◆ To do:
Exactly the lines from the one containing "The Stormlight Archive #4" through the end of the entries, both ends included, are to be output.

◆ Data extracts:

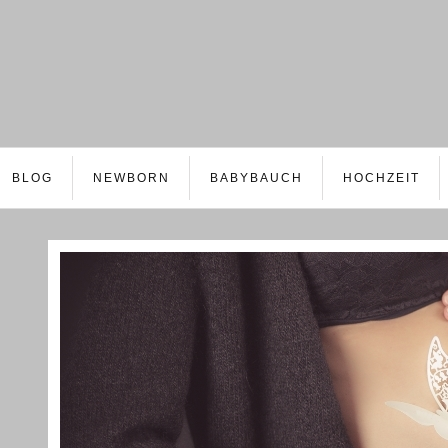
BLOG
NEWBORN
BABYBAUCH
HOCHZEIT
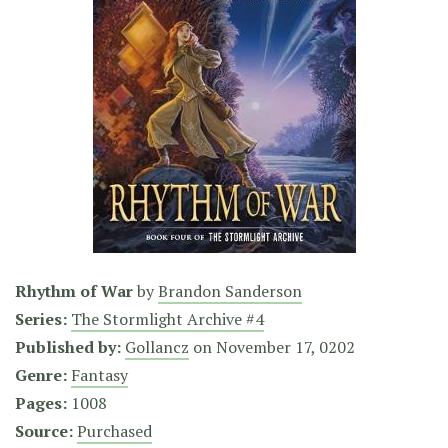
Rhythm of War
by
Brandon Sanderson
Series:
The Stormlight Archive #4
Published by:
Gollancz
on
November 17, 0202
Genre:
Fantasy
Pages:
1008
Source:
Purchased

◆ Answer below:
The Stormlight Archive #4
Published by:
Gollancz
on
November 17, 0202
Genre:
Fantasy
Pages:
1008
Source:
Purchased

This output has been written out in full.